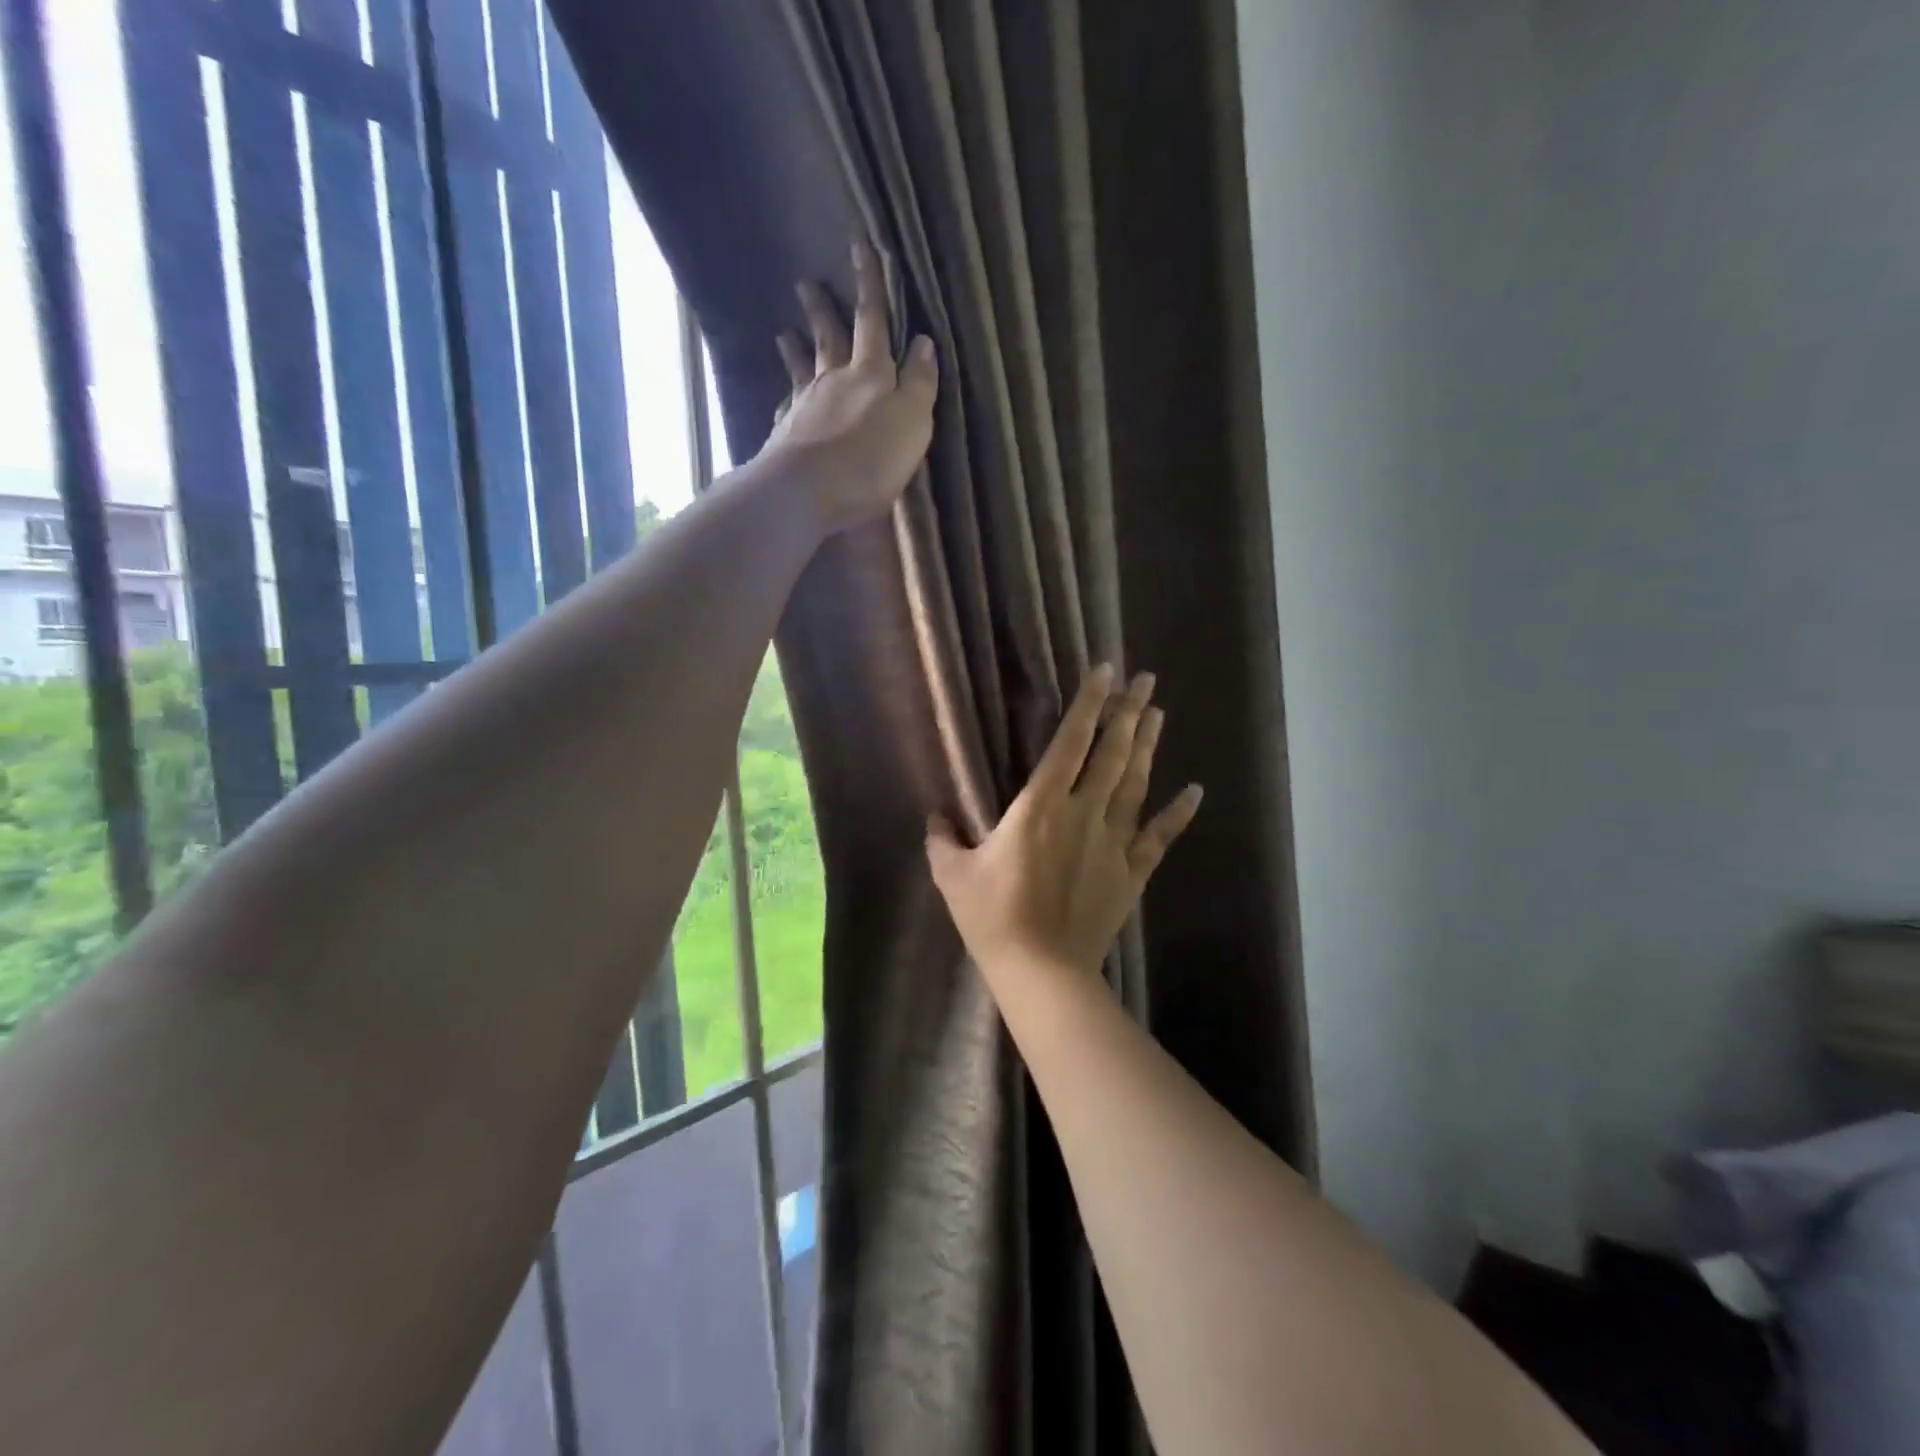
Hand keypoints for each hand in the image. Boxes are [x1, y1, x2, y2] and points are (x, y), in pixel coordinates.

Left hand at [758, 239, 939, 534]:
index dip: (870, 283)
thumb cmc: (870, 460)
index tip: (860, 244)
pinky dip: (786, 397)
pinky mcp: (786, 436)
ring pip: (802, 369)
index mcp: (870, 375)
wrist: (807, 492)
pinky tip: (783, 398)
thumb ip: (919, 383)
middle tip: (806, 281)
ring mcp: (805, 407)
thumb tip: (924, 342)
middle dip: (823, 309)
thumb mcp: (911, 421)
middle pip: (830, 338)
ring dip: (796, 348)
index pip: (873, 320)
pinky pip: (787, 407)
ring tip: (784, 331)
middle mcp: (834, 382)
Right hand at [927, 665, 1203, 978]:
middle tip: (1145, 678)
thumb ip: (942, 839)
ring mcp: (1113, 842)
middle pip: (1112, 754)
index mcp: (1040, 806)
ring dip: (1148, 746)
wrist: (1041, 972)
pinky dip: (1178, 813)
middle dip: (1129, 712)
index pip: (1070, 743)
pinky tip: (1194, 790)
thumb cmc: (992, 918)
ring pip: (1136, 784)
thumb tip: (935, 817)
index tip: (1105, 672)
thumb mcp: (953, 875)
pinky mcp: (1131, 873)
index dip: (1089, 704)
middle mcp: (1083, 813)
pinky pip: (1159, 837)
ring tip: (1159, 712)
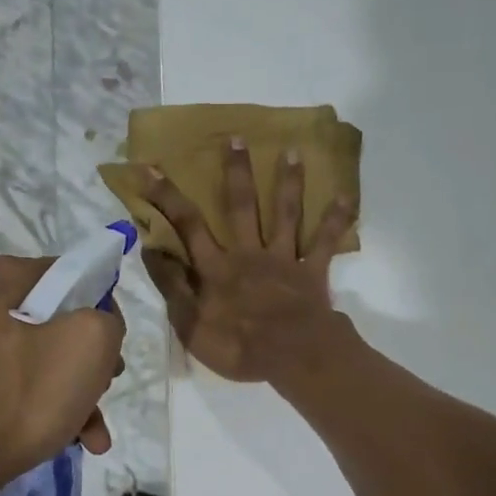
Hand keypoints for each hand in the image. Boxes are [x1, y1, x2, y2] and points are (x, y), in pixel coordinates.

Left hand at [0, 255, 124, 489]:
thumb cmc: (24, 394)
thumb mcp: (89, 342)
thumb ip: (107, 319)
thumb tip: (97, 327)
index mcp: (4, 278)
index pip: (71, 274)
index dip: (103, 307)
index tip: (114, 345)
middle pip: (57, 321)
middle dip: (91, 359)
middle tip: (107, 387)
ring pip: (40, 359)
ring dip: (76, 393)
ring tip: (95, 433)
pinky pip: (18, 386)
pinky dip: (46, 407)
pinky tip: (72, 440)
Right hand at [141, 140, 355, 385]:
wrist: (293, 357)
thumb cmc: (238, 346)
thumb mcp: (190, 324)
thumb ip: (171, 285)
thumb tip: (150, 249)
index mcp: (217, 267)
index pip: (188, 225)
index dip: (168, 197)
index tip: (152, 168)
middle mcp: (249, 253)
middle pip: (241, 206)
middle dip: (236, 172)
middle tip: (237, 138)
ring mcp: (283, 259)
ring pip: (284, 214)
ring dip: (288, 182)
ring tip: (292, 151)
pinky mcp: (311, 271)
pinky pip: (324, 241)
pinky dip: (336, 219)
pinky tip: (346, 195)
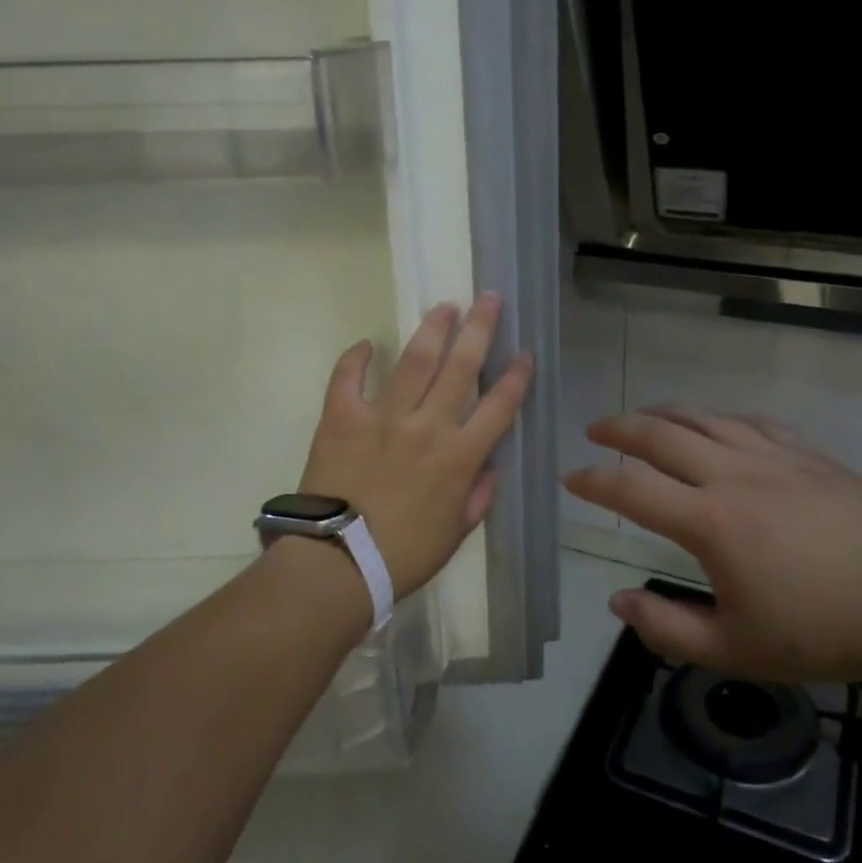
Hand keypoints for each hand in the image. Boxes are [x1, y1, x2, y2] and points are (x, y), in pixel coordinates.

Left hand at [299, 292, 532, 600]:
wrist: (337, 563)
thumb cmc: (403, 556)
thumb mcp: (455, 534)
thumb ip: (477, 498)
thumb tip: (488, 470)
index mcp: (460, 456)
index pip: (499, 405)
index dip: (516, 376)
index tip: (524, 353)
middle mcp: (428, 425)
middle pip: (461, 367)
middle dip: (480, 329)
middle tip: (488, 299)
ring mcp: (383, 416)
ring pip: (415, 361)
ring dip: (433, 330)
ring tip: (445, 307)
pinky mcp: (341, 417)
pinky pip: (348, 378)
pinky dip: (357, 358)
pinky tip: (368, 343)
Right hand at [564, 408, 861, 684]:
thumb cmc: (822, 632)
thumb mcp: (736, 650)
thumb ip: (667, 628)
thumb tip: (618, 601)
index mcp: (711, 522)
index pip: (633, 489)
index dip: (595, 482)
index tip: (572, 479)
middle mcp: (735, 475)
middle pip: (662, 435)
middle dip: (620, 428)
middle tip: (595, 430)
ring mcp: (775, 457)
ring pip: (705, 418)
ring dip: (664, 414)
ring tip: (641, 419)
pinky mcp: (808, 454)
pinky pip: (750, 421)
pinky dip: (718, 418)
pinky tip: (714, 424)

Problem description -> For this task, return exactly the stretch of the listing above from the line with "middle tip: (107, 387)" through the line with "ring dip: (664, 414)", inclusive and without pictures.

Written response ->
middle tip: (107, 387)
ring pip: (40, 359)
ring dip: (76, 393)
ring tip: (95, 433)
pinky pip: (18, 386)
pinky dip: (46, 407)
pinky tip: (72, 440)
Right hand at [141, 140, 355, 385]:
wrist: (293, 357)
thumb cmc: (238, 346)
thumb mcp: (190, 324)
thumb ip: (171, 285)
thumb tip: (150, 249)
index mcp: (217, 267)
index pip: (188, 225)
index dip: (168, 197)
index tip: (152, 168)
middle mcp: (249, 253)
middle pip: (241, 206)
middle dip: (236, 172)
middle tip: (237, 138)
ring mcp: (283, 259)
ring pip: (284, 214)
ring dip: (288, 182)
ring tip: (292, 151)
pinky mcp: (311, 271)
pinky pip: (324, 241)
pinky dip: (336, 219)
pinky tip: (346, 195)
Hand keypoints for each hand in the image. Boxes are [x1, y1, x2, y2] and points are (x, y), in pixel coordinates.

Left hand at [299, 292, 532, 600]:
wrist: (337, 563)
thumb cmc: (403, 556)
thumb mcp: (455, 534)
thumb ip: (477, 498)
thumb tip: (488, 470)
index mcp: (460, 456)
index pip: (499, 405)
index dip: (516, 376)
index tip: (524, 353)
middle mcp: (428, 425)
middle pip: (461, 367)
middle dip: (480, 329)
middle tip: (488, 299)
ring mcp: (383, 416)
ring pip: (415, 361)
ring dip: (433, 330)
ring tip: (445, 307)
pinky mcp: (341, 417)
pinky pip: (348, 378)
pinky dip: (357, 358)
pinky tip: (368, 343)
Right hand at [564, 408, 861, 684]:
thumb cmc: (822, 632)
thumb mcp: (736, 650)
thumb ip: (667, 628)
thumb tip: (618, 601)
index mcp: (711, 522)
index pip: (633, 489)
index dip: (595, 482)
index tip: (572, 479)
middle mcp: (735, 475)
middle pip: (662, 435)
middle dip: (620, 428)
middle tip: (595, 430)
ring mcp: (775, 457)
ring pip: (705, 418)
ring dip: (664, 414)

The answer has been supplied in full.